TASK PROMPT: Pick every line from the data that holds the word "pixels".

[GIVEN RECORDS]

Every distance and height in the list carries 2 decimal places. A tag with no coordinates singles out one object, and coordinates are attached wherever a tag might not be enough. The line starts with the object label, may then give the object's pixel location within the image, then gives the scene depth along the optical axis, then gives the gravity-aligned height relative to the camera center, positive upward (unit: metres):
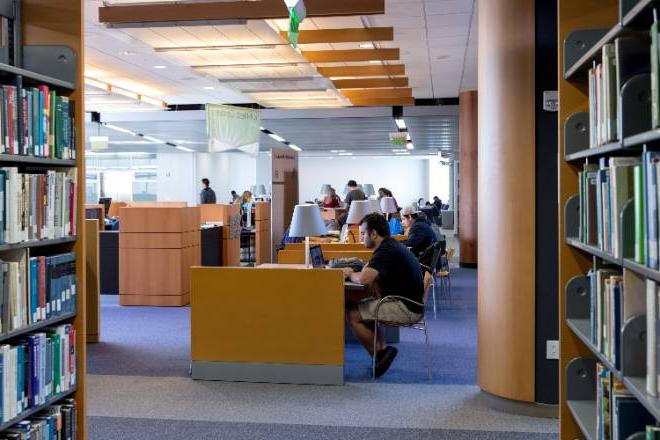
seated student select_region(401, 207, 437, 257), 8.84 -0.31
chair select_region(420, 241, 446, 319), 7.75 -0.52
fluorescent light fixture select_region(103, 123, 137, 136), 18.17 +2.19
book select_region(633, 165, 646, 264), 1.97 -0.02
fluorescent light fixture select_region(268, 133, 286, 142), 20.53 +2.19
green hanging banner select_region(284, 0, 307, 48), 4.96 +1.34
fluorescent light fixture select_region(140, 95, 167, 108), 15.19 +2.36
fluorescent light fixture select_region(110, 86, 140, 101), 13.49 +2.26
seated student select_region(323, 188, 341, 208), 14.76 +0.21
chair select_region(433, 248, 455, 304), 9.19 -0.78
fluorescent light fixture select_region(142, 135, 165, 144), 21.72 +2.23
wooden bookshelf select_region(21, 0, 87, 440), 3.29 +0.71
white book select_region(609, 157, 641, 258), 2.24 +0.07
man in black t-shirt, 5.63 -0.60
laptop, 6.05 -0.37
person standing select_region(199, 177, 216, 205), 15.55 +0.37
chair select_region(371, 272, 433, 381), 5.54 -0.85
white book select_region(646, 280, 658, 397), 1.90 -0.34
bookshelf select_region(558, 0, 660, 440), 2.95 -0.02
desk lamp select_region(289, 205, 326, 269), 6.43 -0.09
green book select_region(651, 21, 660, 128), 1.78 +0.32
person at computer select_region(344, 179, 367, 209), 12.37 +0.27
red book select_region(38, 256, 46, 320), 3.05 -0.30
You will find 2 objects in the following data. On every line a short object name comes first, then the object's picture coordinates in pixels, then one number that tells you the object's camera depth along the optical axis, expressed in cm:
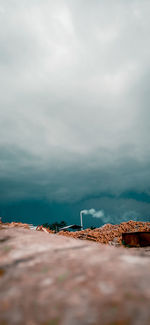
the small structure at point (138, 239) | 905
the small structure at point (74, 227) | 3426
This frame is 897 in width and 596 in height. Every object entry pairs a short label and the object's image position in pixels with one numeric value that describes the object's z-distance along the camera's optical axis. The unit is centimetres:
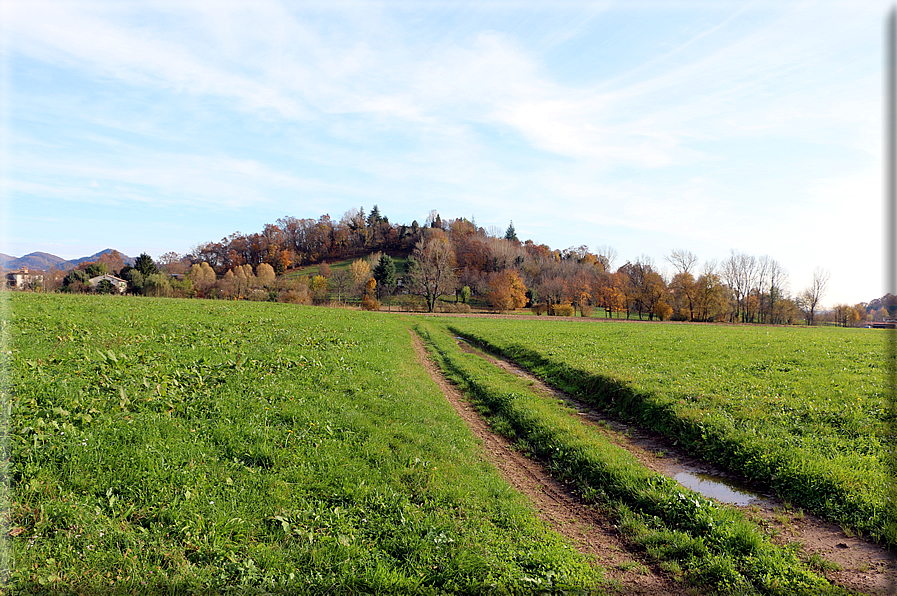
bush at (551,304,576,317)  7125
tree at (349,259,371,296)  9269
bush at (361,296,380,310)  6355
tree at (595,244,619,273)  13523
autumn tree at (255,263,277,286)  8862
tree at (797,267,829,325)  7986
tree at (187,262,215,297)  7843
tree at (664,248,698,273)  8569
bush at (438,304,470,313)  6766
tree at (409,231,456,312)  7525
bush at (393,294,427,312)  7688
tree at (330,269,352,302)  8925
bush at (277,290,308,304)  6619
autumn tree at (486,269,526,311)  8431
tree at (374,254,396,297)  9938
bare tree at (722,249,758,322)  9211
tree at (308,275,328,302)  7634
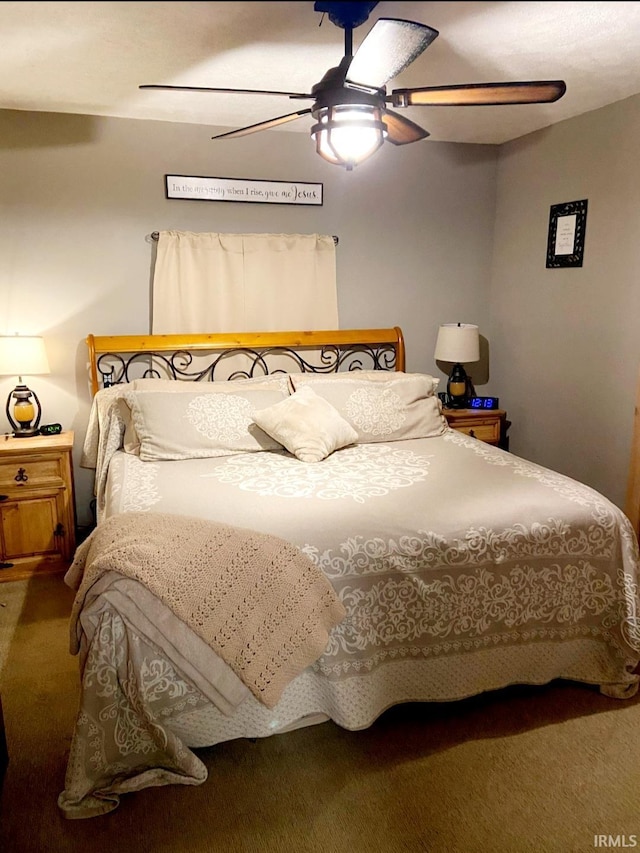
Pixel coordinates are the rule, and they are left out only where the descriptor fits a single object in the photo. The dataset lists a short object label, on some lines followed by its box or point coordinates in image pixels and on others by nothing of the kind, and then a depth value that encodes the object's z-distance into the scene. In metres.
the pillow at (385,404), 3.32
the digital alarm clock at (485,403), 4.16
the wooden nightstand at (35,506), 3.23
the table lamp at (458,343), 4.00
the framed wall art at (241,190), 3.67
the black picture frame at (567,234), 3.61
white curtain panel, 3.71
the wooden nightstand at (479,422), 4.00
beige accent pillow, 2.98
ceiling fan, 1.84
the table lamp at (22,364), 3.25
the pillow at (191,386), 3.09
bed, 1.83
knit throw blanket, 1.83
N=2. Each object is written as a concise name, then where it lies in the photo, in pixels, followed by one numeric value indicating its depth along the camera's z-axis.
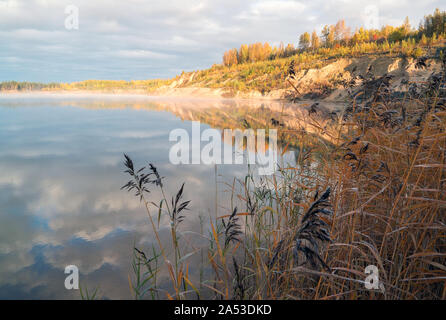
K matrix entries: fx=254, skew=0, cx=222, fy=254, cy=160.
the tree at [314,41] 62.72
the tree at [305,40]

[/GIVEN RECORDS]

TASK ANSWER:
You will find 2 objects in the following data. On every line a short object name comes first, then the object's picture coordinates in pixels, then one number that tells you the object's camera depth along the optical axis, expressed in cm:
This frame is 897 in width and 596 in height. Every object entry pairs a short label and the object's image position in pixels with one numeric value that describes the object's z-distance along the camera's optical axis. The unit is centimetres:
Pixel coordinates are the rule, and they are left out only where the descriptor fits a single object in the photo. The dataset lists a short object label, on some lines followed by its box or point coordinates in image pixels and on others by nothing of the kind, and then a depth value that encodes the object's z-distance into the scene. In metres.
N=2. Each object is written as a concise name, then where it lies in the photo, in pixels, followed by one numeric value indicating its depth along the camera's z-axis.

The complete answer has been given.